Write each line out a second time, exactly as shown below.
==== Provided information
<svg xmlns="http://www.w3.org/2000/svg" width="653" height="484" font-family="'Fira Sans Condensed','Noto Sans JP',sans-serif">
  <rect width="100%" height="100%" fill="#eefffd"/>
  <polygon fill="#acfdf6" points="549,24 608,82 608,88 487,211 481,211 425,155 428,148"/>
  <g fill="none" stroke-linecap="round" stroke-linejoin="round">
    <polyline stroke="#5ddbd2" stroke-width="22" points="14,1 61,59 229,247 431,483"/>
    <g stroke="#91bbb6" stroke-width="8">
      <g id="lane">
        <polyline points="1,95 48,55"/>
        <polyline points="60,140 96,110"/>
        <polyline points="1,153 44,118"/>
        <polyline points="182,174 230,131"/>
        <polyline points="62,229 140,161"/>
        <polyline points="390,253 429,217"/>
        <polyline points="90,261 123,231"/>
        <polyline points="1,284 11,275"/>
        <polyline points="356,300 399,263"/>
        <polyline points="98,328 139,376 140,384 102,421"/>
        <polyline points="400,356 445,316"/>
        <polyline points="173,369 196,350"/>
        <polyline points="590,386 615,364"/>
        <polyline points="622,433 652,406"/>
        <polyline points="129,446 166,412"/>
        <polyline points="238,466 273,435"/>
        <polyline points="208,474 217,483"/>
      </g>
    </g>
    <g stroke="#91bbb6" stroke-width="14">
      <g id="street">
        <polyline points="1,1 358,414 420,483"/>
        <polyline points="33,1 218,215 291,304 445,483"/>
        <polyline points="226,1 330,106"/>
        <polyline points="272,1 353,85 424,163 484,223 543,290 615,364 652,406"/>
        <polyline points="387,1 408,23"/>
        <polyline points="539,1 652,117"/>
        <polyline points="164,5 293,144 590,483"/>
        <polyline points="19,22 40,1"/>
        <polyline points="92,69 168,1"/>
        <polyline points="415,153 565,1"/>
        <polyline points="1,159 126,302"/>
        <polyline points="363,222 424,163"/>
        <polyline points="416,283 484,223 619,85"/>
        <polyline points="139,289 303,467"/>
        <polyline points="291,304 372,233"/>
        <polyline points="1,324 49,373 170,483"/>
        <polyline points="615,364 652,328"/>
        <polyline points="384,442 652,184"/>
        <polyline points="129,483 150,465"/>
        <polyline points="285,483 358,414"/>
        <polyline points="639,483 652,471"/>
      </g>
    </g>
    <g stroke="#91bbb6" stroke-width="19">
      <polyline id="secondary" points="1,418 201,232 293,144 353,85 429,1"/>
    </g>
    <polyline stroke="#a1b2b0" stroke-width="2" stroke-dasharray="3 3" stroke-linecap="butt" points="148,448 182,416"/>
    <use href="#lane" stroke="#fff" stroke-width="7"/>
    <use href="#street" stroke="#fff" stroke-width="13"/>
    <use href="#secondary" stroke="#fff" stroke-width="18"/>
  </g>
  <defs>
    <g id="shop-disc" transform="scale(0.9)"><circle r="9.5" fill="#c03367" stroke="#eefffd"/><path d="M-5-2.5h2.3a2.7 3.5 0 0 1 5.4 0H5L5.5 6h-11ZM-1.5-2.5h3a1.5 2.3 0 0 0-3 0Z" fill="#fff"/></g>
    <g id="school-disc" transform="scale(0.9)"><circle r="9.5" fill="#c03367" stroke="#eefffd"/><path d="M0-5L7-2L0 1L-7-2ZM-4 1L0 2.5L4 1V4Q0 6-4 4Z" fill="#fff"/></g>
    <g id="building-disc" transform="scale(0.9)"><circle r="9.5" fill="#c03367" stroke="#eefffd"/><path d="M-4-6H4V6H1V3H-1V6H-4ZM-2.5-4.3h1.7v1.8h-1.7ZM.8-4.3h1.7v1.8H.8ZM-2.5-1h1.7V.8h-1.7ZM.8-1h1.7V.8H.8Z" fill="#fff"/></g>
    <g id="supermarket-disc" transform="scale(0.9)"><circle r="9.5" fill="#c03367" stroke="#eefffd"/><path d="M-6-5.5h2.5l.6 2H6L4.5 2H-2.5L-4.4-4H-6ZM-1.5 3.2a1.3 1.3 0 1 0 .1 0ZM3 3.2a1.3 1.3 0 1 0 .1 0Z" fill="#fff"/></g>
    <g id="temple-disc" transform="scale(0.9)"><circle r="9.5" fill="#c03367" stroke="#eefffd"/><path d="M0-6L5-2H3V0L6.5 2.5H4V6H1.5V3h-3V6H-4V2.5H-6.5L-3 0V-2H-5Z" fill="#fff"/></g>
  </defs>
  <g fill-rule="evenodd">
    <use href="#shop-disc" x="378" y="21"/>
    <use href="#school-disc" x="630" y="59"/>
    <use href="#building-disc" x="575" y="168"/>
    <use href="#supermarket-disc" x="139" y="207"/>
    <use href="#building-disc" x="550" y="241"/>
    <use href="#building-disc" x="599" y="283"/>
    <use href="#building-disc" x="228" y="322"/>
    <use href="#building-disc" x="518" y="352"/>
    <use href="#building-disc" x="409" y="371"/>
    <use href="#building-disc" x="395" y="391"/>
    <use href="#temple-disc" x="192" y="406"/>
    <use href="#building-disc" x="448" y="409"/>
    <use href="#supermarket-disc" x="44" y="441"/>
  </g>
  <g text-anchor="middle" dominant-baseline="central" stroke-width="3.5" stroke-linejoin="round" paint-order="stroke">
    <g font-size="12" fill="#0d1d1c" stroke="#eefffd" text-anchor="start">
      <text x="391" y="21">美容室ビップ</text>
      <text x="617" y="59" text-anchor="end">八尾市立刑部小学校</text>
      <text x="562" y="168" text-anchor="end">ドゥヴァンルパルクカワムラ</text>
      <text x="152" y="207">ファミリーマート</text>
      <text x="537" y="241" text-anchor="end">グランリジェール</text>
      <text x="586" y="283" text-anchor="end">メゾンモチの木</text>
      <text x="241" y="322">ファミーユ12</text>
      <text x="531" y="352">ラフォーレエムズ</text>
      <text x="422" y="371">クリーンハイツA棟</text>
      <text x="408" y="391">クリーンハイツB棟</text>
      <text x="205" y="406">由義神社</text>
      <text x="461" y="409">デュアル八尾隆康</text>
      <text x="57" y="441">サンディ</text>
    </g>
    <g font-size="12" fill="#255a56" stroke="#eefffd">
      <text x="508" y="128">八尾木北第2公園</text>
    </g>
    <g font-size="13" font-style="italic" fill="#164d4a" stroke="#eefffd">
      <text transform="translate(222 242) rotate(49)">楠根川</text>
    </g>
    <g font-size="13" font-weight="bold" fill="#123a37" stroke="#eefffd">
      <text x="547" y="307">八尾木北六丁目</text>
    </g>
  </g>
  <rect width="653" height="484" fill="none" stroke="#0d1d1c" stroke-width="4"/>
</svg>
========
:: Answer area ::
<svg xmlns="http://www.w3.org/2000/svg" width="653" height="484" font-family="'Fira Sans Condensed','Noto Sans JP',sans-serif">
  <rect width="100%" height="100%" fill="#eefffd"/>
  <polygon fill="#acfdf6" points="549,24 608,82 608,88 487,211 481,211 425,155 428,148"/>
  <g fill="none" stroke-linecap="round" stroke-linejoin="round">
    <polyline stroke="#5ddbd2" stroke-width="22" points="14,1 61,59 229,247 431,483"/>
    <g stroke="#91bbb6" stroke-width="8">
      <g id="lane">
        <polyline points="1,95 48,55"/>
        <polyline points="60,140 96,110"/>
        <polyline points="1,153 44,118"/>
        <polyline points="182,174 230,131"/>
        <polyline points="62,229 140,161"/>
        <polyline points="390,253 429,217"/>
        <polyline points="90,261 123,231"/>
        <polyline points="1,284 11,275"/>
        <polyline points="356,300 399,263"/>
        <polyline points="98,328 139,376 140,384 102,421"/>
        <polyline points="400,356 445,316"/>
        <polyline points="173,369 196,350"/>
        <polyline points="590,386 615,364"/>
        <polyline points="622,433 652,406"/>
        <polyline points="129,446 166,412"/>
        <polyline points="238,466 273,435"/>
        <polyline points="208,474 217,483"/>
      </g>
    </g>
    <g stroke="#91bbb6" stroke-width="14">
      <g id="street">
        <polyline points="1,1 358,414 420,483"/>
        <polyline points="33,1 218,215 291,304 445,483"/>
        <polyline points="226,1 330,106"/>
        <polyline points="272,1 353,85 424,163 484,223 543,290 615,364 652,406"/>
        <polyline points="387,1 408,23"/>
        <polyline points="539,1 652,117"/>
        <polyline points="164,5 293,144 590,483"/>
        <polyline points="19,22 40,1"/>
        <polyline points="92,69 168,1"/>
        <polyline points="415,153 565,1"/>
        <polyline points="1,159 126,302"/>
        <polyline points="363,222 424,163"/>
        <polyline points="416,283 484,223 619,85"/>
        <polyline points="139,289 303,467"/>
        <polyline points="291,304 372,233"/>
        <polyline points="1,324 49,373 170,483"/>
        <polyline points="615,364 652,328"/>
        <polyline points="384,442 652,184"/>
        <polyline points="129,483 150,465"/>
        <polyline points="285,483 358,414"/>
        <polyline points="639,483 652,471"/>
      </g>
    </g>
    <g stroke="#91bbb6" stroke-width="19">
      <polyline id="secondary" points="1,418 201,232 293,144 353,85 429,1"/>
    </g>
    <polyline stroke="#a1b2b0" stroke-width="2" stroke-dasharray="3 3" stroke-linecap="butt" points="148,448 182,416"/>
    <use href="#lane" stroke="#fff" stroke-width="7"/>
    <use href="#street" stroke="#fff" stroke-width="13"/>
    <use href="#secondary" stroke="#fff" stroke-width="18"/>
  </g>
  <defs>
    <g id="shop-disc" transform="scale(0.9)"><circle r="9.5" fill="#c03367" stroke="#eefffd"/><path d="M-5-2.5h2.3a2.7 3.5 0 0 1 5.4 0H5L5.5 6h-11ZM-1.5-2.5h3a1.5 2.3 0 0 0-3 0Z" fill="#fff"/></g>
    <g id="school-disc" transform="scale(0.9)"><circle r="9.5" fill="#c03367" stroke="#eefffd"/><path d="M0-5L7-2L0 1L-7-2ZM-4 1L0 2.5L4 1V4Q0 6-4 4Z" fill="#fff"/></g>
    <g id="building-disc" transform="scale(0.9)"><circle r="9.5" fill="#c03367" stroke="#eefffd"/><path d="M-4-6H4V6H1V3H-1V6H-4ZM-2.5-4.3h1.7v1.8h-1.7ZM.8-4.3h1.7v1.8H.8ZM-2.5-1h1.7V.8h-1.7ZM.8-1h1.7V.8H.8Z" fill="#fff"/></g>
    <g id="supermarket-disc" transform="scale(0.9)"><circle r="9.5" fill="#c03367" stroke="#eefffd"/><path d="M-6-5.5h2.5l.6 2H6L4.5 2H-2.5L-4.4-4H-6ZM-1.5 3.2a1.3 1.3 0 1 0 .1 0ZM3 3.2a1.3 1.3 0 1 0 .1 0Z" fill="#fff"/></g>
    <g id="temple-disc" transform="scale(0.9)"><circle r="9.5" fill="#c03367" stroke="#eefffd"/><path d="M0-6L5-2H3V0L6.5 2.5H4V6H1.5V3h-3V6H-4V2.5H-6.5L-3 0V-2H-5Z" fill="#fff"/></g>
  </defs>
  <g fill-rule="evenodd">
    <use href="#shop-disc" x="378" y="21"/>
    <use href="#school-disc" x="630" y="59"/>
    <use href="#building-disc" x="575" y="168"/>
    <use href="#supermarket-disc" x="139" y="207"/>
    <use href="#building-disc" x="550" y="241"/>
    <use href="#building-disc" x="599" y="283"/>
    <use href="#building-disc" x="228" y="322"/>
    <use href="#building-disc" x="518" y="352"/>
    <use href="#building-disc" x="409" y="371"/>
    <use href="#building-disc" x="395" y="391"/>
    <use href="#temple-disc" x="192" y="406"/>
    <use href="#building-disc" x="448" y="409"/>
    <use href="#supermarket-disc" x="44" y="441"/>
  </g>
  <g text-anchor="middle" dominant-baseline="central" stroke-width="3.5" stroke-linejoin="round" paint-order="stroke">
    <g font-size="12" fill="#0d1d1c" stroke="#eefffd" text-anchor="start">
      <text x="391" y="21">美容室ビップ</text>
      <text x="617" y="59" text-anchor="end">八尾市立刑部小学校</text>
      <text x="562" y="168" text-anchor="end">ドゥヴァンルパルクカワムラ</text>
      <text x="152" y="207">ファミリーマート</text>
      <text x="537" y="241" text-anchor="end">グランリジェール</text>
      <text x="586" y="283" text-anchor="end">メゾンモチの木</text>
      <text x="241" y="322">ファミーユ12</text>
      <text x="531" y="352">ラフォーレエムズ</text>
      <text x="422" y="371">クリーンハイツA棟</text>
      <text x="408" y="391">クリーンハイツB棟</text>
      <text x="205" y="406">由義神社</text>
      <text x="461" y="409">デュアル八尾隆康</text>
      <text x="57" y="441">サンディ</text>
    </g>
    <g font-size="12" fill="#255a56" stroke="#eefffd">
      <text x="508" y="128">八尾木北第2公園</text>
    </g>
    <g font-size="13" font-style="italic" fill="#164d4a" stroke="#eefffd">
      <text transform="translate(222 242) rotate(49)">楠根川</text>
    </g>
    <g font-size="13" font-weight="bold" fill="#123a37" stroke="#eefffd">
      <text x="547" y="307">八尾木北六丁目</text>
    </g>
  </g>
  <rect width="653" height="484" fill="none" stroke="#0d1d1c" stroke-width="4"/>
</svg>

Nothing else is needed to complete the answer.